Fifth and Fourteenth Amendments, Due Process
Likewise, to the extent that Plaintiff's allegations may be construed as asserting due process claims under the Fifth and/or Fourteenth Amendments, any such claims fail because Plaintiff has not alleged facts showing he was subjected to any deprivation of due process to support such a claim. To the extent Plaintiff is alleging a procedural due process violation with regard to the charges pending against him, the investigation into the crimes he is charged with, or his purportedly unlawful incarceration, he has failed to allege facts to state a claim for relief that is plausible. Additionally, such claims are subject to dismissal for the reasons already stated. Thus, the Court should abstain from deciding such claims under Younger. Further, at this stage, the indictments against Plaintiff act as a bar to any such claims as previously discussed. In sum, Plaintiff has failed to allege facts to state any cognizable constitutional claim, and this action is therefore subject to summary dismissal.
RECOMMENDATION
Consequently, it is recommended that the District Court DISMISS this action without issuance and service of process and without leave to amend.
IT IS SO RECOMMENDED.
Plaintiff's attention is directed to the important notice on the next page.

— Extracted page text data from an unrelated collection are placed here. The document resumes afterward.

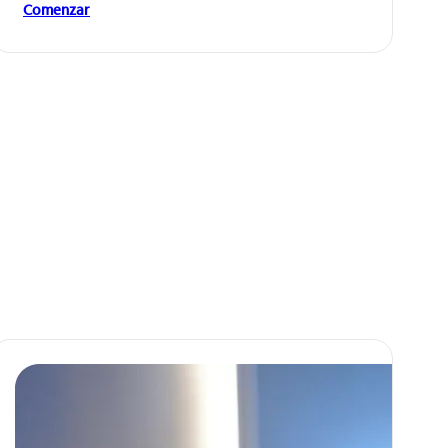
Comenzar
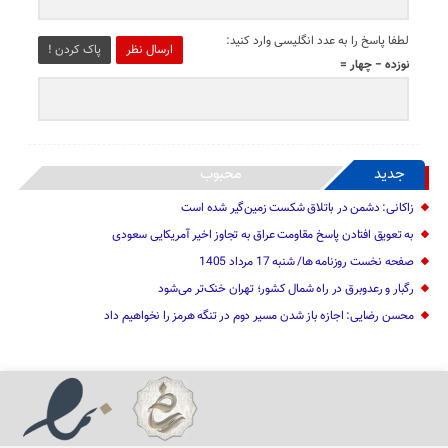
لطفا پاسخ را به عدد انگلیسی وارد کنید:
ارسال نظر
پاک کردن !
نوزده − چهار =
جدید
محبوب
زاکانی: دشمن در باتلاق شکست زمین‌گیر شده است
به تعویق افتادن پاسخ مقاومت عراق به تجاوز اخیر آمریکایی سعودی
صفحه نخست روزنامه ها/ شنبه 17 مرداد 1405
رگبار و رعدوبرق در راه شمال کشور؛ تهران خنک‌تر می‌شود
محسن رضایی: اجازه باز شدن مسیر دوم در تنگه هرمز را نخواهیم داد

Notice of Right to File Objections to Report and Recommendation
The parties are advised that they may file specific written objections to this Report and Recommendation with the District Judge. Objections must specifically identify the portions of the Report and Recommendation to which objections are made and the basis for such objections. “[I]n the absence of a timely filed objection, a district court need not conduct a de novo review, but instead must ‘only satisfy itself that there is no clear error on the face of the record in order to accept the recommendation.'” Diamond v. Colonial Life & Acc. Ins. Co., 416 F.3d 310 (4th Cir. 2005) (quoting Fed.R.Civ.P. 72 advisory committee's note).
Specific written objections must be filed within fourteen (14) days of the date of service of this Report and Recommendation. 28 U.S.C. § 636(b)(1); Fed.R.Civ.P. 72(b); see Fed.R.Civ.P. 6(a), (d). Filing by mail pursuant to Federal Rule of Civil Procedure 5 may be accomplished by mailing objections to:
Robin L. Blume, Clerk
United States District Court
250 East North Street, Suite 2300
Greenville, South Carolina 29601
Failure to timely file specific written objections to this Report and Recommendation will result in waiver of the right to appeal from a judgment of the District Court based upon such Recommendation. 28 U.S.C. § 636(b)(1); Thomas v. Arn, 474 U.S. 140 (1985); Wright v. Collins, 766 F.2d 841 (4th Cir. 1985); United States v. Schronce, 727 F.2d 91 (4th Cir. 1984).